Co-Art is on Staunton's main street, Beverly Street. While pipes underneath Beverly Steet are being replaced, the street is closed, completely dug up and full of yellow machines. I was much less interested in the variety of art in the Co-Art opening than I was in the layers of civilization transected by the deep trench in the street out in front. I climbed over the orange plastic fence and had a look. The bands of gravel, soil and concrete reminded me of the layers of civilization that inspired James Michener's The Source. The Source was a book about the thousands of years of Middle Eastern Civilization that had left its accumulated legacy recorded as layers in a mound several dozen feet high. But Staunton, which was founded around 1750, had left a patina only two and half feet deep. That was where the khaki-coloured soil gave way to a dark band of gravel. Two feet from the surface there was evidence of a railroad track: ancient rotten ties and spikes. Just under the topmost layer of asphalt was a layer of concrete, probably dating to the 50s, when people paved everything, including the then-new interstates, with concrete (only to learn later that it decays rapidly under the pounding of automobile tires). At intervals throughout the cross-section were bands of coal cinders that had been used to harden the mud back in the days of horse-drawn carriages. I found a few pieces of broken glass at all levels, as well as a number of bricks that had been fired in Grafton, West Virginia.

Back in the gallery, the people stood around sipping their non-alcoholic punch and eating their snacks. I think I was about the only person there who was tapping into the vino. I felt very out of place. I might be thirty years old, but it seemed that everyone else there was about twice my age. The only hot chick there looked to be about fourteen years old.
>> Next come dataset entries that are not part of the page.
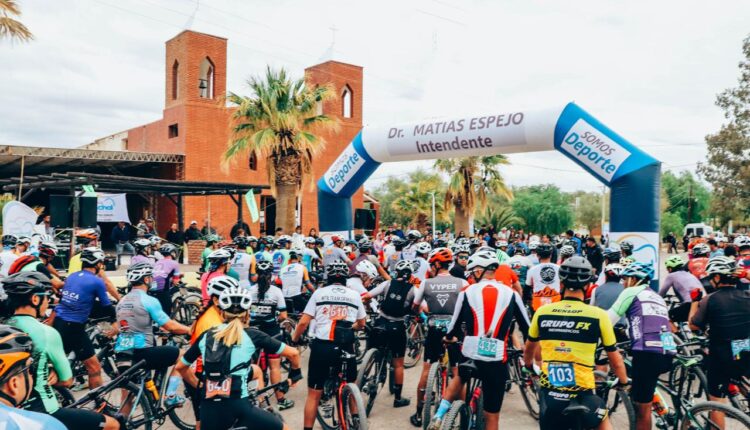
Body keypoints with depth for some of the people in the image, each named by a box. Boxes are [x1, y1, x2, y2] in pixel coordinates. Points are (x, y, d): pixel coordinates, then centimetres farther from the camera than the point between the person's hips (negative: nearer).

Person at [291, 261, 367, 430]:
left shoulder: (319, 293, 4)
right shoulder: (355, 295, 9)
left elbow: (303, 322, 0)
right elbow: (361, 324, 20)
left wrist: (294, 339, 17)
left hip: (321, 347, -1)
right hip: (346, 348, 2)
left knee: (314, 394, 8)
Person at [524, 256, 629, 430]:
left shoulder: (542, 312, -2)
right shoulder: (598, 315, -10)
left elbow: (529, 348, 17)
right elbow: (615, 360, 2)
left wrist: (528, 366, 37)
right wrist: (624, 381, 23)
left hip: (549, 396, 1)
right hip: (582, 396, -1)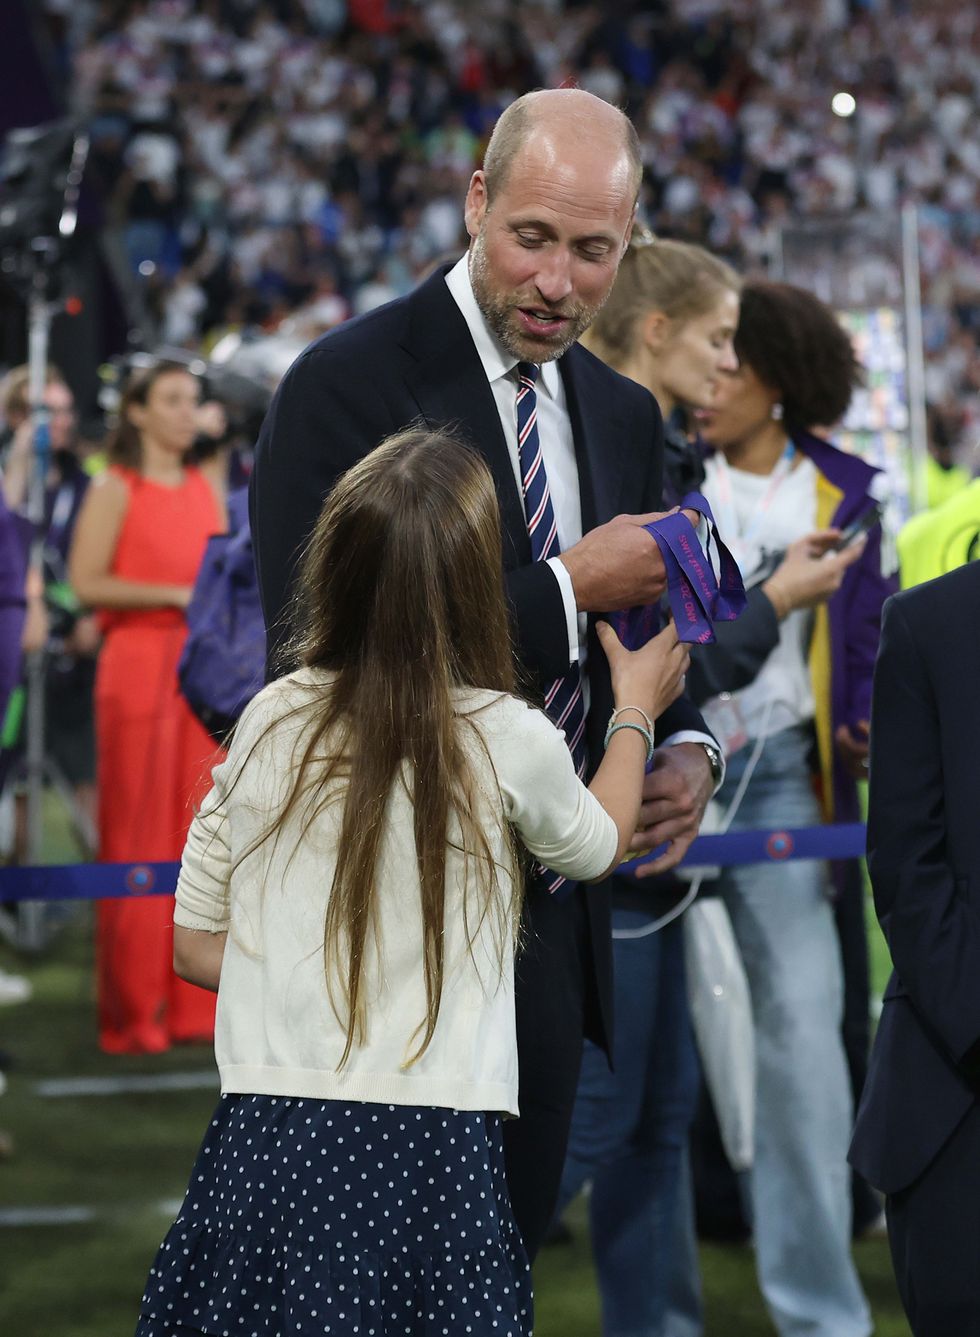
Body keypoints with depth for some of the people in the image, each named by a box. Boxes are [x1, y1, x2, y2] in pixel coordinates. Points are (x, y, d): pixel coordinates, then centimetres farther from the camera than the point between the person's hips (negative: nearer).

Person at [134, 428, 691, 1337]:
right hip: (428, 1150, -3)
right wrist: (636, 712, 34)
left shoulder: (271, 720, 2)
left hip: (264, 1143, 3)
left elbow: (195, 946, 9)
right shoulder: (509, 740, -6)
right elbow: (596, 848, 18)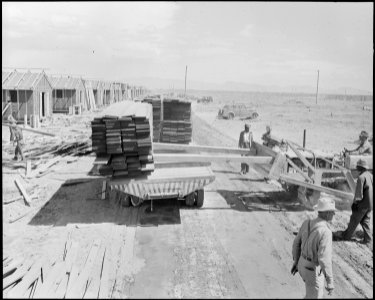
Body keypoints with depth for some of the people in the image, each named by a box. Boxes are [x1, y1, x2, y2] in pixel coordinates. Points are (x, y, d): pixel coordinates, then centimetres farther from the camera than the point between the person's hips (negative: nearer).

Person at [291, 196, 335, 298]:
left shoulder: (307, 223, -7)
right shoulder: (325, 232, -32)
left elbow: (297, 243, 4)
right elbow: (324, 259, -35)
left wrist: (296, 262, 17)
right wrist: (330, 282, -25)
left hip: (303, 264, 8)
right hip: (313, 271, -8)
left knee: (317, 294, 31)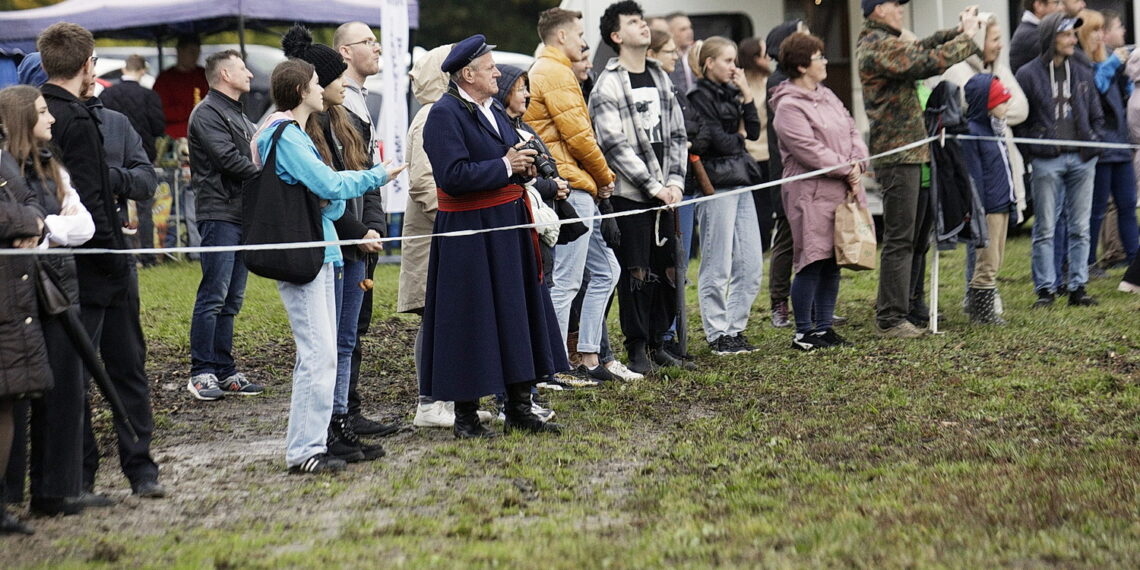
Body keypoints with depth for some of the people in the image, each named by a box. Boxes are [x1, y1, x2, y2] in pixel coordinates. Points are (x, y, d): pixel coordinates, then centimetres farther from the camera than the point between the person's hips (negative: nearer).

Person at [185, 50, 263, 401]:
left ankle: (224, 371, 13)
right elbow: (229, 159, -16)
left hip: (243, 215, 9)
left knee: (232, 299, 9)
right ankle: (202, 373, -7)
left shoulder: (239, 117, 24)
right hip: (219, 215, -9)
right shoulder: (207, 114, -7)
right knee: (214, 296, -10)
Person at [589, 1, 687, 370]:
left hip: (664, 194, 6)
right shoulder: (608, 85, -6)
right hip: (629, 195, -6)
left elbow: (677, 135, 14)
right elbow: (615, 146, -12)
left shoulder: (661, 79, 14)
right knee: (636, 273, -4)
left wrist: (675, 181, 1)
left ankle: (657, 342, 17)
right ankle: (637, 348, 4)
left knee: (668, 271, 7)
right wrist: (653, 186, -14)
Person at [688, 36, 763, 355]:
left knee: (751, 266, 8)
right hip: (716, 185, -8)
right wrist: (739, 138, 4)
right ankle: (717, 335, 4)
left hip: (741, 183, 8)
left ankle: (735, 329, 16)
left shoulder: (730, 93, 17)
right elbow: (718, 141, -15)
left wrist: (747, 96, 1)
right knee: (717, 267, -3)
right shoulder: (699, 97, -8)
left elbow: (754, 132, 8)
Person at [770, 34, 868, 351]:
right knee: (812, 262, -6)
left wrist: (857, 163, -3)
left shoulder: (827, 97, 16)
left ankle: (824, 327, 18)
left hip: (842, 191, 8)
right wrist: (846, 169, -13)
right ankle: (803, 333, 2)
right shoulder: (788, 106, -11)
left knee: (833, 262, 10)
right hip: (812, 195, -8)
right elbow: (809, 150, -18)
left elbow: (852, 131, 15)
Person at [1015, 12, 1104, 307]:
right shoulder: (1028, 75, 0)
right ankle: (1045, 289, 5)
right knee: (1045, 229, -1)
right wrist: (1030, 151, -6)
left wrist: (1093, 144, 5)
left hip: (1082, 160, 4)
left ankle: (1078, 287, 11)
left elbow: (1097, 116, 20)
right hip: (1047, 161, -4)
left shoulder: (1083, 74, 13)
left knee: (1080, 227, 5)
There was another opening scheduled 35 miles to the south in Lexington, Virginia, and my mother would have liked to go to that, but I'd definitely had my fill. I wanted to go back to Charlottesville.

W

ith stolen cheese, bread and canned goods, some necessary electronic equipment and other things, I drove back to Charlottesville, sipping a plastic cup of blush vino for part of the journey.

I returned to Kappa Mutha Fucka before dark and found no one home, even though Deya's car was there. It turned out that they'd gone with Morgan Anarchy to the railroad tracks, hopped a co-operative freight train, and ridden a short ways. When they finally came home from their adventure, Morgan told me that the engineer had actually slowed the train so they could get on.

Jessika announced she'd gotten a job. She'll be payed $6/hr to help an antique store move from Preston Avenue to the Corner. I felt a little jealous that she's snagged a job before I had. But of course, her situation is more critical than mine. She's not collecting unemployment after all.

I

n the evening, Angela and Matthew Hart randomly showed up. They were in pretty good spirits, announcing to all of us that they were going to get married (they didn't know quite when) and that we were all invited. The cut over Matthew's eyebrow didn't look too severe, but he still had a serious black eye. He said his skull had fractured in two places and that he had an "orbital fracture" (a break in the bone around the eye). He says his vision is still blurry in that eye, but it will probably return to normal when the swelling goes down. Matthew claims that his attackers on the night of the 7th were not the Charlottesville tough guys (Chaz et al), but instead members of the Richmond punk rock band that had played just before the Councelors.

Natural Born Killers was on one of the movie channels, but I grew tired of smelling eau d'gutterpunk, so I went upstairs and played with one of my computers, a 386 SX. I was trying to turn old obsolete SIMMs into equally-obsolete SIPPs by soldering little pins onto the SIMM card edge connectors.